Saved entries

○ ○ ○

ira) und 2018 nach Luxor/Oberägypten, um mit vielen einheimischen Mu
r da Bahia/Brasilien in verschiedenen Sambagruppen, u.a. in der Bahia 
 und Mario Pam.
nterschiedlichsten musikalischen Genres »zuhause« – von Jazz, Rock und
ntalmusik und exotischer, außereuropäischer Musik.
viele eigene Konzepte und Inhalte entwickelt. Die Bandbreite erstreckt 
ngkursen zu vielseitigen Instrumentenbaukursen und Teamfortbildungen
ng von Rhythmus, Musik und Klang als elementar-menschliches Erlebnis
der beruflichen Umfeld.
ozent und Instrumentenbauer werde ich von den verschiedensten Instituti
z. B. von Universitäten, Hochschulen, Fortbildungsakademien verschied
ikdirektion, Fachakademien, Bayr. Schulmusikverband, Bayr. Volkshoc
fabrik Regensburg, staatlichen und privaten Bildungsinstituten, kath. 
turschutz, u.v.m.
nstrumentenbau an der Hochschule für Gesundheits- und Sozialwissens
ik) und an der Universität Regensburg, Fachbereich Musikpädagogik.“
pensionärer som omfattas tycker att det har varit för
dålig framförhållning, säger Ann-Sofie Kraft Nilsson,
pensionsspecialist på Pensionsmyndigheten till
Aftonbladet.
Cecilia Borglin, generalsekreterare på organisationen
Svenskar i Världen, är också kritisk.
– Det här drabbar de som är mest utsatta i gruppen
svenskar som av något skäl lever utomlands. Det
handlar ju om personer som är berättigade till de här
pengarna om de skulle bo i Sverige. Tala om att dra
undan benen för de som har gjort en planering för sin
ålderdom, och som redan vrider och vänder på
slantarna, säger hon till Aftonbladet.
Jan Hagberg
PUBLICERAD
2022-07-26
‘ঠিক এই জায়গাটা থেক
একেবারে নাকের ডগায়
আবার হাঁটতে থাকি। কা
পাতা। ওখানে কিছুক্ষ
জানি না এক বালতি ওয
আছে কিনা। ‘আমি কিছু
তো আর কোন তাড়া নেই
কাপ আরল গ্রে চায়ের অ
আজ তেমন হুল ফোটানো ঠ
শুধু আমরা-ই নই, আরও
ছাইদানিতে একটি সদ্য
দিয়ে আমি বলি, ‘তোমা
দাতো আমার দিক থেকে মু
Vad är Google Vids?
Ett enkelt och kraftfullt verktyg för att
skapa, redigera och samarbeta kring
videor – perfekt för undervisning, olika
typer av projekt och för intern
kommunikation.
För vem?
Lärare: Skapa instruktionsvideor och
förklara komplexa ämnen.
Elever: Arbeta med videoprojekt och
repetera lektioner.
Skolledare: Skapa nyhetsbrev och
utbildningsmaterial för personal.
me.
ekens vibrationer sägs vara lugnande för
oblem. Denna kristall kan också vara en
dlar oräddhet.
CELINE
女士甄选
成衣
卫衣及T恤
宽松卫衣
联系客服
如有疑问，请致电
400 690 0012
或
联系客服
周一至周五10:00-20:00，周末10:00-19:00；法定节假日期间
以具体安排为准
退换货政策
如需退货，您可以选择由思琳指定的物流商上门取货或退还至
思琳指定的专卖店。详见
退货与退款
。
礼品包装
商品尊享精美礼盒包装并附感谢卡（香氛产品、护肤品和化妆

○ ○ ○

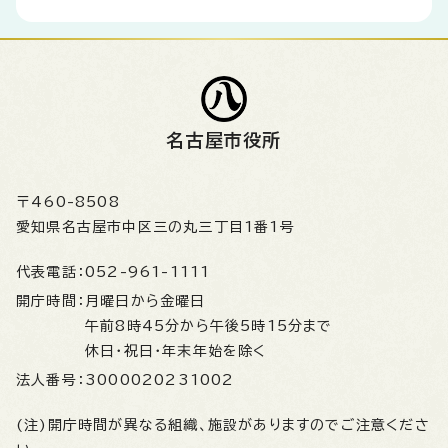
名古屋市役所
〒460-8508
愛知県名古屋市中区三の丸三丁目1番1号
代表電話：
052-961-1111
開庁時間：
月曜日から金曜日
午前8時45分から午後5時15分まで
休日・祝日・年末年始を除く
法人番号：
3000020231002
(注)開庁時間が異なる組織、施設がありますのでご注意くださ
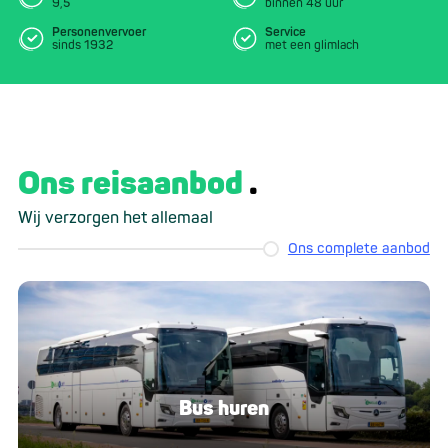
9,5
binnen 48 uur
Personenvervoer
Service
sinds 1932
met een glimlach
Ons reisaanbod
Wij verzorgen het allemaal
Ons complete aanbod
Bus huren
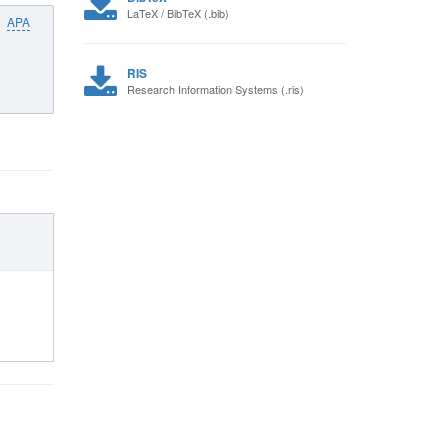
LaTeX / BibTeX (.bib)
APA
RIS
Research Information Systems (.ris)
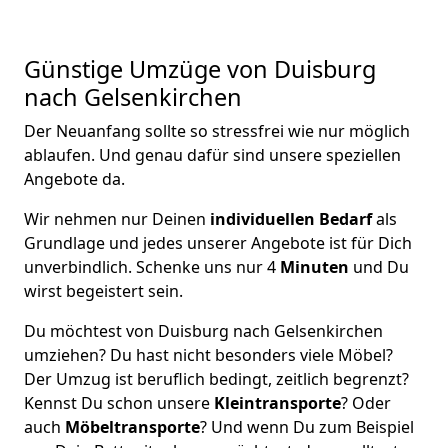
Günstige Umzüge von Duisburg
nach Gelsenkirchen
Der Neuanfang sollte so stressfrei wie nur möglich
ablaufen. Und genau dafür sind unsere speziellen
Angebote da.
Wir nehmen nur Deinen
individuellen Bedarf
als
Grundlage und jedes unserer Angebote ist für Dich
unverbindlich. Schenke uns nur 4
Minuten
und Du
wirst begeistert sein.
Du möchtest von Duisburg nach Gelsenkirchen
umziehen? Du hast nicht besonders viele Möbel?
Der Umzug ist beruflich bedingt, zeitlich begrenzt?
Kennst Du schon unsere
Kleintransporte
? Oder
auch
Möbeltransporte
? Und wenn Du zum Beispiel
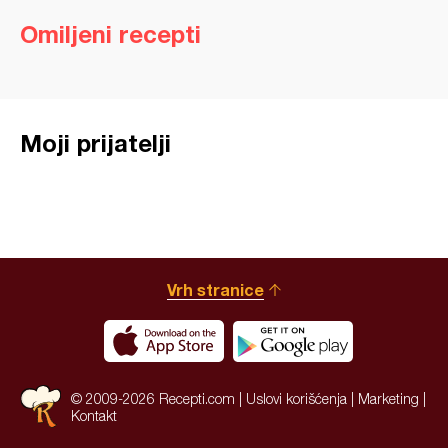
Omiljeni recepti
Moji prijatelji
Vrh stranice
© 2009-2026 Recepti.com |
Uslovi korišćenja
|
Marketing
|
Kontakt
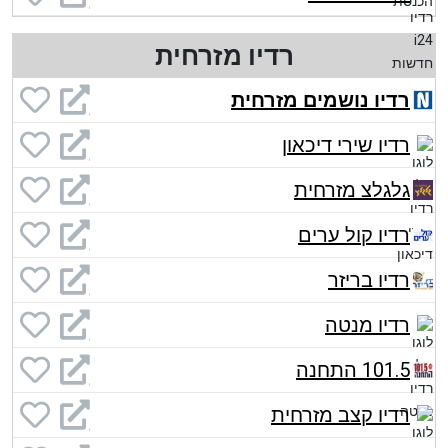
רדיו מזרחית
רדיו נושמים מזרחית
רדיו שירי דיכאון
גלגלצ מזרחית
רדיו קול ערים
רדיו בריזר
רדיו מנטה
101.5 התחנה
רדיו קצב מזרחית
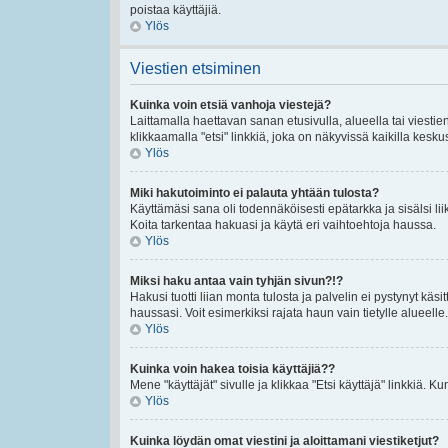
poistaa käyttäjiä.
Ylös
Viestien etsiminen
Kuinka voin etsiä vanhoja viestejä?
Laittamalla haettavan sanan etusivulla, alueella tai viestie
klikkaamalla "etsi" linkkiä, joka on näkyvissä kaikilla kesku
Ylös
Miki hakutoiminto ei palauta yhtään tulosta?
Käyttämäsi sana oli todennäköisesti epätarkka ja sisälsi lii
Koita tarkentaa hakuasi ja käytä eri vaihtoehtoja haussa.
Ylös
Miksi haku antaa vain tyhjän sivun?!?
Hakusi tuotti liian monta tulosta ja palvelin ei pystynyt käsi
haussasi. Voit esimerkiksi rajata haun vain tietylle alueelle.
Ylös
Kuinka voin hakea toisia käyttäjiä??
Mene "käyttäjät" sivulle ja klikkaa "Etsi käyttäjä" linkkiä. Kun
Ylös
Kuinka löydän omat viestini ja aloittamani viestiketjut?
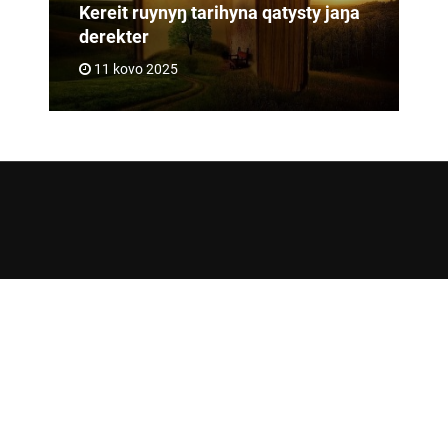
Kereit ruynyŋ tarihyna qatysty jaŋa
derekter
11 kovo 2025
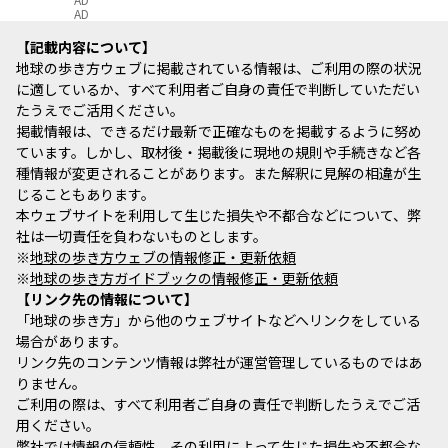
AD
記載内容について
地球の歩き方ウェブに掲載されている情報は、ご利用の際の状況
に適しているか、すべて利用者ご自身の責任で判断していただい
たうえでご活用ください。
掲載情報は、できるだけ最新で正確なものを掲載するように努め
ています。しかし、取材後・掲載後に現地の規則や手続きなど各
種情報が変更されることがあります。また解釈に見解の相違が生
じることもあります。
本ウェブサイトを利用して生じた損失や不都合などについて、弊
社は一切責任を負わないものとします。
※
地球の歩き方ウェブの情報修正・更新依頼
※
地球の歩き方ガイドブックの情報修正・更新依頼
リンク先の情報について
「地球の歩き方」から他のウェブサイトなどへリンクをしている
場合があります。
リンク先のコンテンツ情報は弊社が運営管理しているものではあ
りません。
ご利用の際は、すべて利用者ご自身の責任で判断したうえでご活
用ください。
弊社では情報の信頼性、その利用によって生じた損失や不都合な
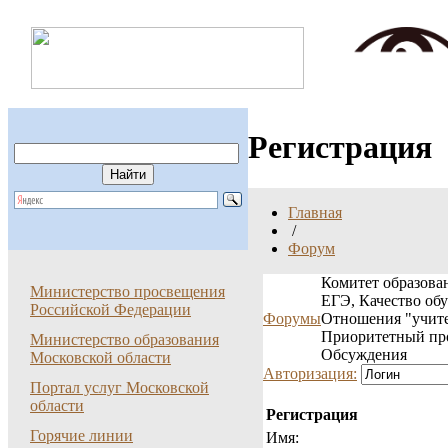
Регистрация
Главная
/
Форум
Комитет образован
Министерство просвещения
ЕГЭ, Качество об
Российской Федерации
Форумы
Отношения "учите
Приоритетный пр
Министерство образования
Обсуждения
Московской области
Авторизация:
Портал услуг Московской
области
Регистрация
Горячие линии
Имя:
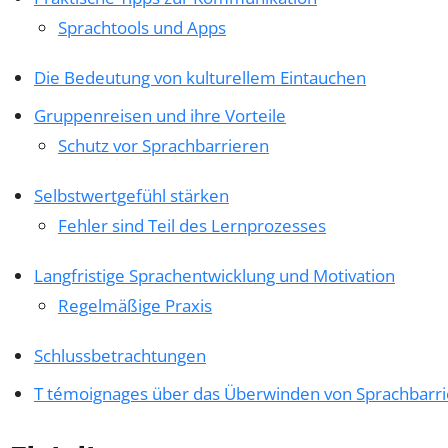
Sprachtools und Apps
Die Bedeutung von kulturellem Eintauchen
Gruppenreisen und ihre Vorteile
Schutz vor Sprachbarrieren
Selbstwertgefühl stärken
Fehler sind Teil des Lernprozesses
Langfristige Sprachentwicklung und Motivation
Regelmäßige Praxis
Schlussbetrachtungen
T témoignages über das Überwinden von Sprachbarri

○ ○ ○

### What you should do:
Please pick out each line in the entries that contains the string "voin" and copy those lines.

### Solution to the exercise:
Kuinka voin etsiä vanhoja viestejä?
Kuinka voin hakea toisia käyttäjiä??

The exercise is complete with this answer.